Are There Side Effects When Taking Fertility Drugs?



Many prescription drugs have side effects. Strictly speaking, a side effect is an effect that a medication has that is not its primary intended effect. In this sense, nearly every type of medication has some side effect or another. Fertility drugs are no exception.

Fertility drugs generally come into two types. The first type, which is given in the form of a pill, would include drugs such as Clomid. Other types of fertility drugs are typically injected, such as Repronex, Follistim, Pergonal, Repronex, and Gonal-F. In general, the injectible fertility medications tend to have fewer side effects than pill fertility drugs.

One side effect that is common in both types of fertility drugs is the risk of multiple births. In somewhere around half of cases, fertility drugs lead to a pregnancy with twins or multiples. Multiple births and multiple pregnancies carry with them certain inherent risks, which should be discussed with your health care provider before starting fertility drugs.

Another concern with fertility drugs is the risk of ovarian cancer.

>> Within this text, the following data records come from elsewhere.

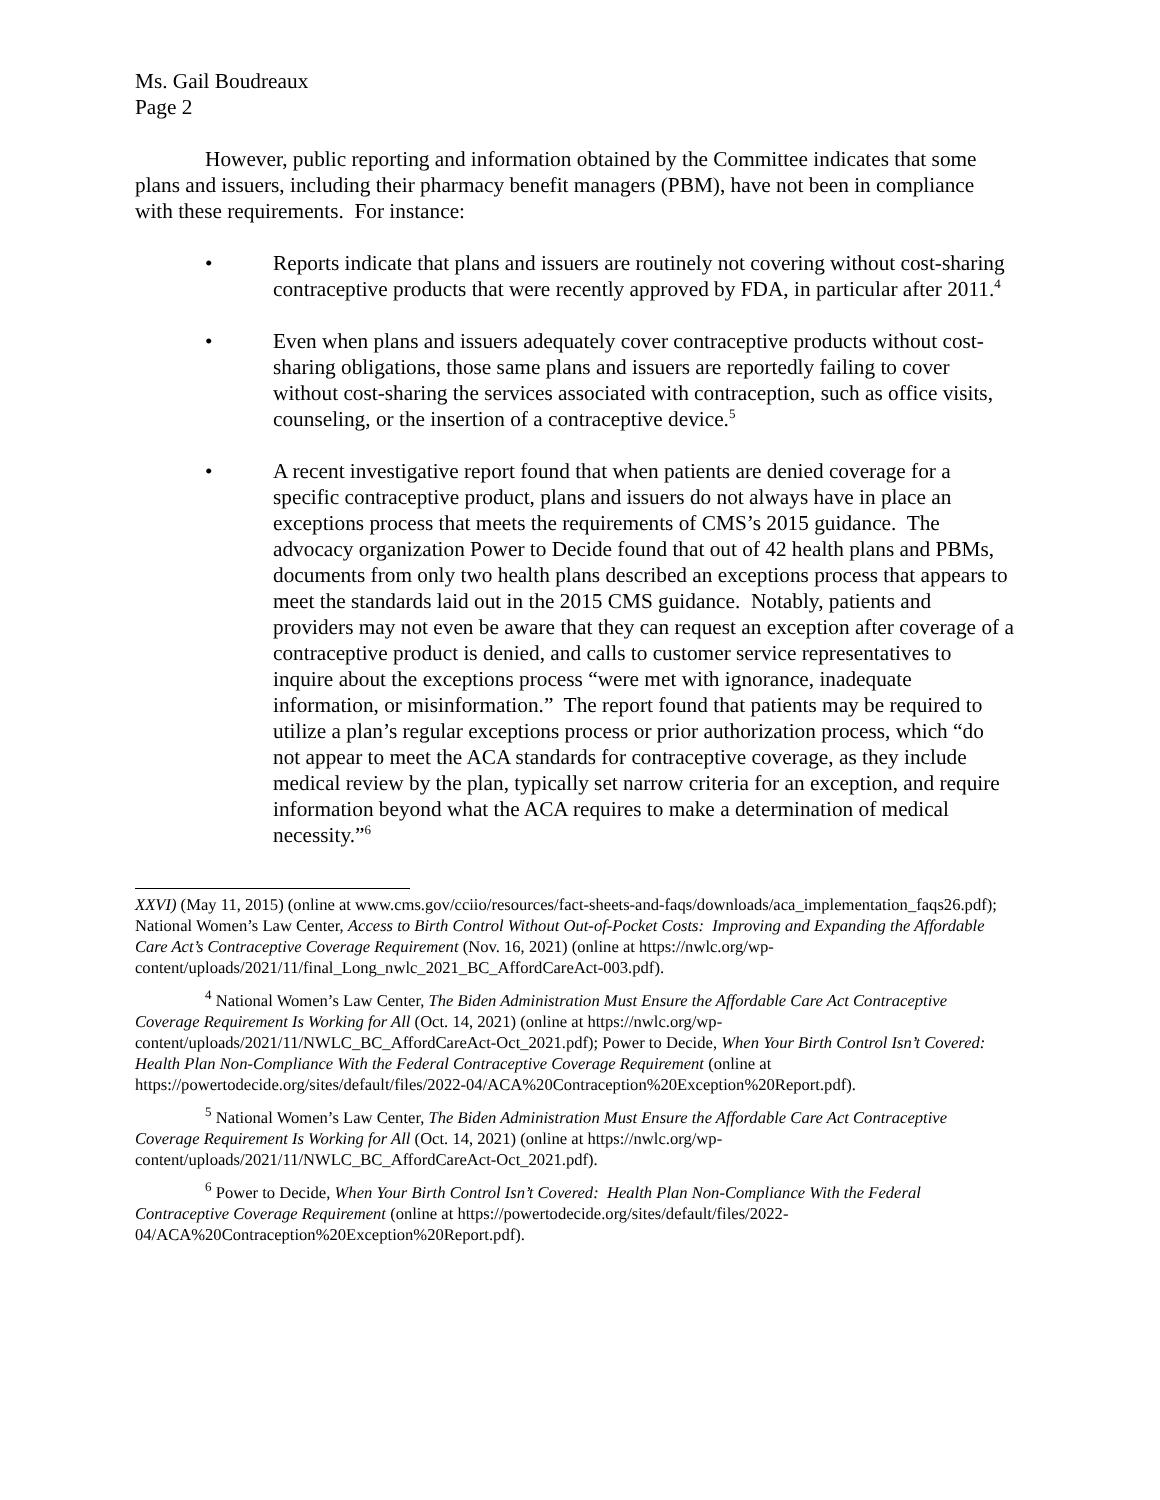Ms. Gail Boudreaux
Page 2
However, public reporting and information obtained by the Committee indicates that some plans and issuers, including their pharmacy benefit managers (PBM), have not been in compliance with these requirements. For instance:
• Reports indicate that plans and issuers are routinely not covering without cost-sharing contraceptive products that were recently approved by FDA, in particular after 2011.<sup>4</sup>
• Even when plans and issuers adequately cover contraceptive products without cost-sharing obligations, those same plans and issuers are reportedly failing to cover without cost-sharing the services associated with contraception, such as office visits, counseling, or the insertion of a contraceptive device.<sup>5</sup>
• A recent investigative report found that when patients are denied coverage for a specific contraceptive product, plans and issuers do not always have in place an exceptions process that meets the requirements of CMS’s 2015 guidance. The advocacy organization Power to Decide found that out of 42 health plans and PBMs, documents from only two health plans described an exceptions process that appears to meet the standards laid out in the 2015 CMS guidance. Notably, patients and providers may not even be aware that they can request an exception after coverage of a contraceptive product is denied, and calls to customer service representatives to inquire about the exceptions process “were met with ignorance, inadequate information, or misinformation.” The report found that patients may be required to utilize a plan’s regular exceptions process or prior authorization process, which “do not appear to meet the ACA standards for contraceptive coverage, as they include medical review by the plan, typically set narrow criteria for an exception, and require information beyond what the ACA requires to make a determination of medical necessity.”<sup>6</sup>
XXVI) (May 11, 2015) (online at www.cms.gov/cciio/resources/fact-sheets-and-faqs/downloads/aca_implementation_faqs26.pdf); National Women’s Law Center, Access to Birth Control Without Out-of-Pocket Costs: Improving and Expanding the Affordable Care Act’s Contraceptive Coverage Requirement (Nov. 16, 2021) (online at https://nwlc.org/wp-content/uploads/2021/11/final_Long_nwlc_2021_BC_AffordCareAct-003.pdf).
<sup>4</sup> National Women’s Law Center, The Biden Administration Must Ensure the Affordable Care Act Contraceptive Coverage Requirement Is Working for All (Oct. 14, 2021) (online at https://nwlc.org/wp-content/uploads/2021/11/NWLC_BC_AffordCareAct-Oct_2021.pdf); Power to Decide, When Your Birth Control Isn’t Covered: Health Plan Non-Compliance With the Federal Contraceptive Coverage Requirement (online at https://powertodecide.org/sites/default/files/2022-04/ACA%20Contraception%20Exception%20Report.pdf).
<sup>5</sup> National Women’s Law Center, The Biden Administration Must Ensure the Affordable Care Act Contraceptive Coverage Requirement Is Working for All (Oct. 14, 2021) (online at https://nwlc.org/wp-content/uploads/2021/11/NWLC_BC_AffordCareAct-Oct_2021.pdf).
<sup>6</sup> Power to Decide, When Your Birth Control Isn’t Covered: Health Plan Non-Compliance With the Federal Contraceptive Coverage Requirement (online at https://powertodecide.org/sites/default/files/2022-04/ACA%20Contraception%20Exception%20Report.pdf).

There is some research to suggest that drugs that induce ovulation, such as Clomid, help raise the risk of ovarian. This is because an increased amount of ovulations that are not interrupted over the lifetime of a woman makes a woman more likely to develop ovarian cancer.





Side effects that are unique to Clomid do not occur in all women but are significant. These can include severe hot flashes, and enlargement of the ovaries. These are the most common side effects, and occur in around 10 to 14 percent of women who take clomid. Less than six percent of women on Clomid will have abdominal or pelvic bloating or discomfort, nausea, breast discomfort, or problems with vision. Less than two percent of women on Clomid will have headache or uterine bleeding. In addition, some women report that Clomid causes their cervical mucus to become hostile, leading to additional infertility difficulties.

Before taking any medication, you should thoroughly discuss the side effects with your health care provider.